## What is expected
Pull out all lines from the listing below in which the word "Santa" appears.

## Extracted material

--- START ---

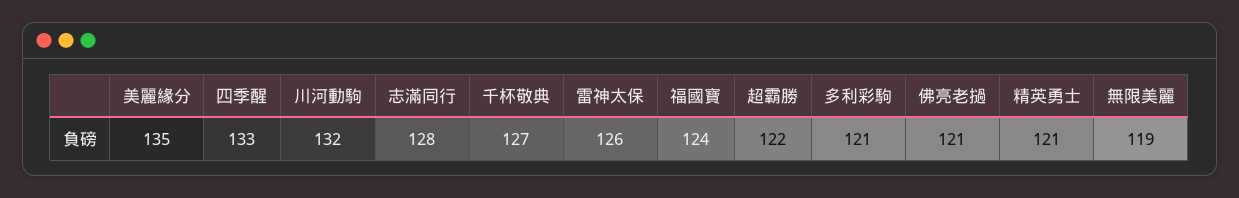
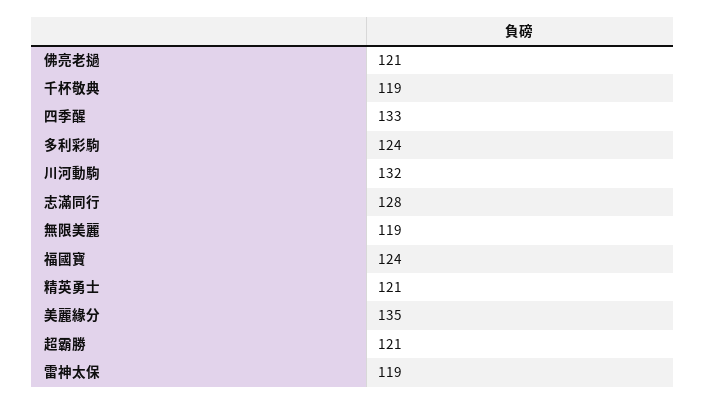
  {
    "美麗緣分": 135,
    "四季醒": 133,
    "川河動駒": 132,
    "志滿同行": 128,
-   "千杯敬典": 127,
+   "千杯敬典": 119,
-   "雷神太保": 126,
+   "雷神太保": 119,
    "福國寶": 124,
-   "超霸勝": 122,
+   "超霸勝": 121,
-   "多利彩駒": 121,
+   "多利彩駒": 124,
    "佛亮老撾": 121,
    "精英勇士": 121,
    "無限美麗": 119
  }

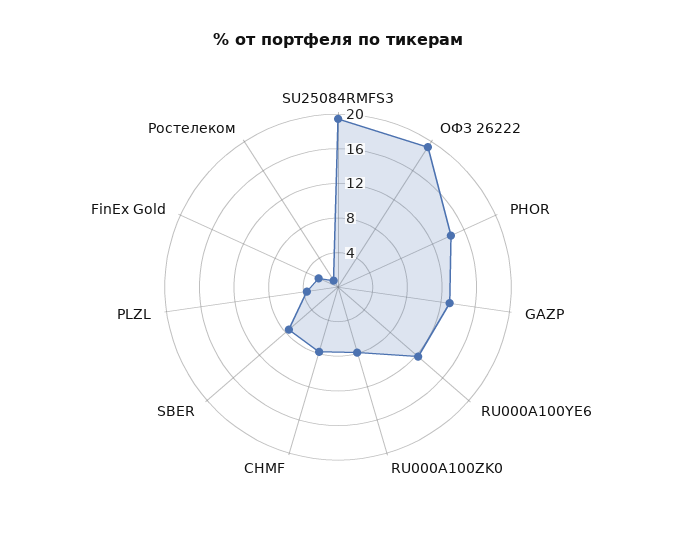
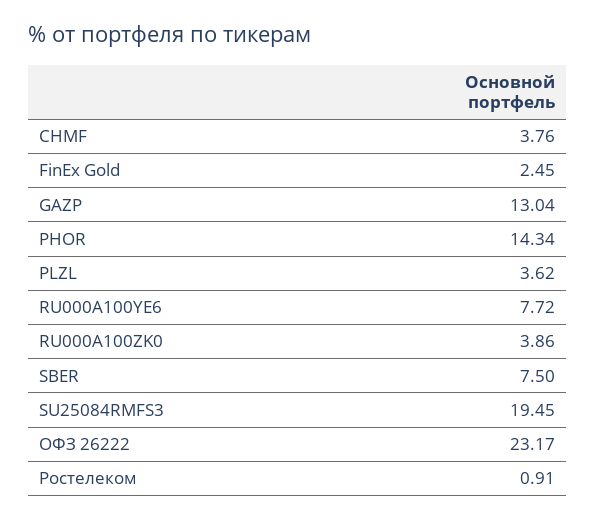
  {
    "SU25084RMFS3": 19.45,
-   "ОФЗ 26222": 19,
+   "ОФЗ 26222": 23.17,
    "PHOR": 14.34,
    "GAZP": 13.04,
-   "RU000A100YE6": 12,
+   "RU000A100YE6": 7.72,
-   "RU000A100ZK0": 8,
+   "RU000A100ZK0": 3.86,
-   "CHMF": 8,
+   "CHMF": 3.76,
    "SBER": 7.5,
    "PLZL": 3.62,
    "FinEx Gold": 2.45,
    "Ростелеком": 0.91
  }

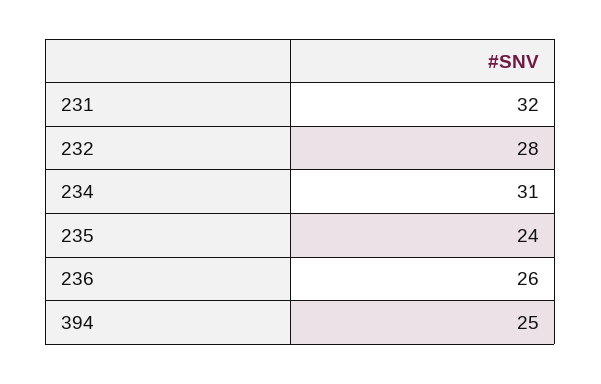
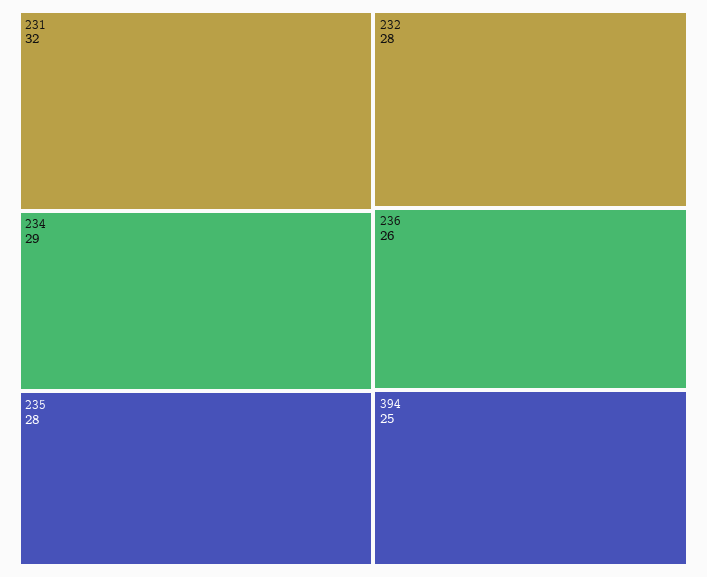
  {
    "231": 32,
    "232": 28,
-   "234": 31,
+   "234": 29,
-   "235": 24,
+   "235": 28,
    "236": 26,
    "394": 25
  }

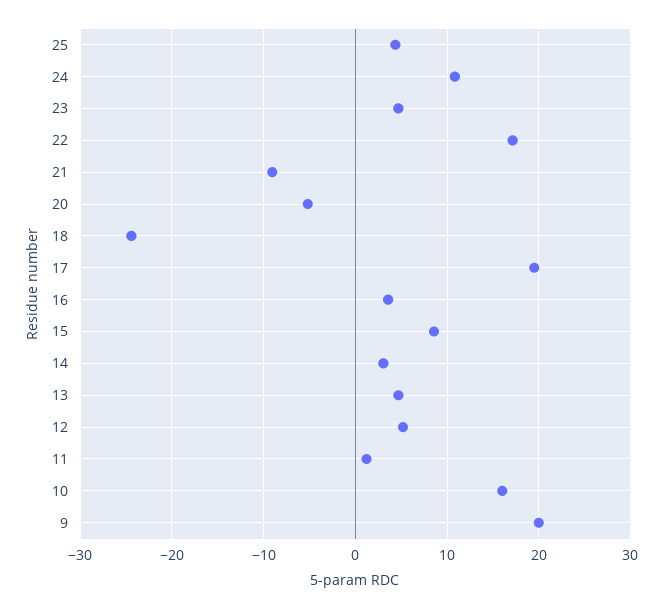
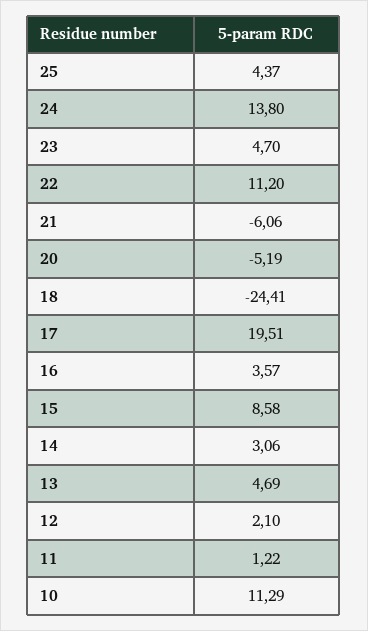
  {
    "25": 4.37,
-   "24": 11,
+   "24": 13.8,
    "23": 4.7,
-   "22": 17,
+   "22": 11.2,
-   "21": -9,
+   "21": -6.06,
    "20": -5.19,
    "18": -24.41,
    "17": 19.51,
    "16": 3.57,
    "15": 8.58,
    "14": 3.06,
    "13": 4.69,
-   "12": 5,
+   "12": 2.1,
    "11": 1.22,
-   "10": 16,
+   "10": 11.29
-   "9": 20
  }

--- END ---
--- START ---

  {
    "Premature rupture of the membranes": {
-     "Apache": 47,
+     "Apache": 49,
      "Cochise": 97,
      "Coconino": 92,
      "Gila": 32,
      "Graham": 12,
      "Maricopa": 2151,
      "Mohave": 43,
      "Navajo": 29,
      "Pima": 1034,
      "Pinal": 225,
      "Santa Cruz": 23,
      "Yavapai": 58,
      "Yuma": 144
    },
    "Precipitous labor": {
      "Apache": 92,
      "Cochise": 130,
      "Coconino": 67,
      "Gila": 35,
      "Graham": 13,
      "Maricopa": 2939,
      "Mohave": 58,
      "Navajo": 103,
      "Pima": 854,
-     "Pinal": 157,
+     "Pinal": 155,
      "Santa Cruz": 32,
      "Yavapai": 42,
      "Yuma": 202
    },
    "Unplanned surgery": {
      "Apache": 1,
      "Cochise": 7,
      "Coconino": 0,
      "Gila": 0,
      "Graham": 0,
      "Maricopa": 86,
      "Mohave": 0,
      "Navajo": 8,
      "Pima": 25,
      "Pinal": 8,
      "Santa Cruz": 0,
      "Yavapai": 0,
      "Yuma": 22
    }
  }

--- END ---
--- START ---

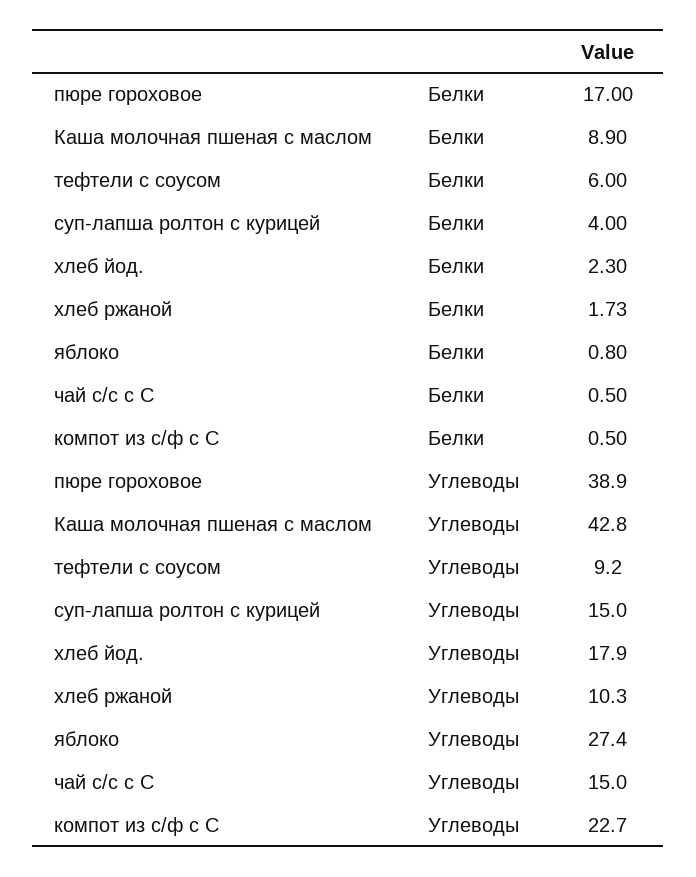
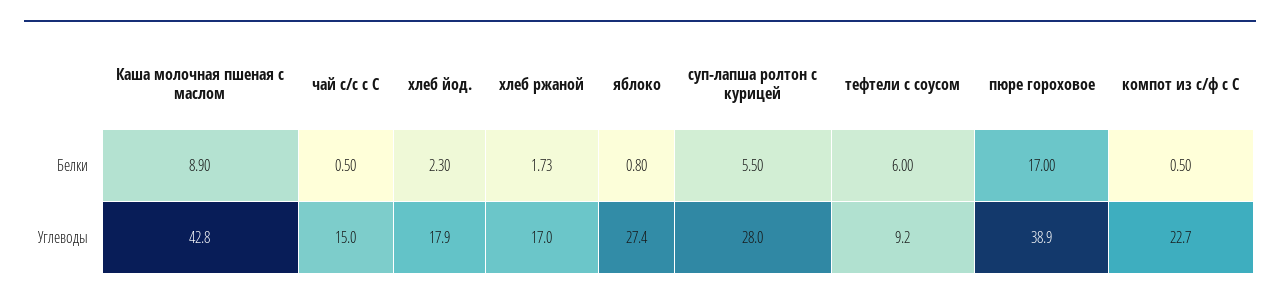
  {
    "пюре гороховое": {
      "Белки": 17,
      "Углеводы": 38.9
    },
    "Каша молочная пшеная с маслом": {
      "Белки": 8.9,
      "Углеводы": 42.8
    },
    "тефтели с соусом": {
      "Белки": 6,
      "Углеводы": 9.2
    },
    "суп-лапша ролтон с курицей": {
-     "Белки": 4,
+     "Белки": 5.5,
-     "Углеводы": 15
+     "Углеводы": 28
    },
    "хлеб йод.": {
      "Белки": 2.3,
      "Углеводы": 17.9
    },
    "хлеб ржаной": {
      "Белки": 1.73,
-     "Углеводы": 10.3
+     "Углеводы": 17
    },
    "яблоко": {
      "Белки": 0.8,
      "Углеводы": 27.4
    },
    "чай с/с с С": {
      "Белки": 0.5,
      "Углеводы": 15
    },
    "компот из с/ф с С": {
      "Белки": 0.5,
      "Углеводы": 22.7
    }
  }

--- END ---

## Result of the exercise
      "Santa Cruz": 23,
      "Santa Cruz": 32,
      "Santa Cruz": 0,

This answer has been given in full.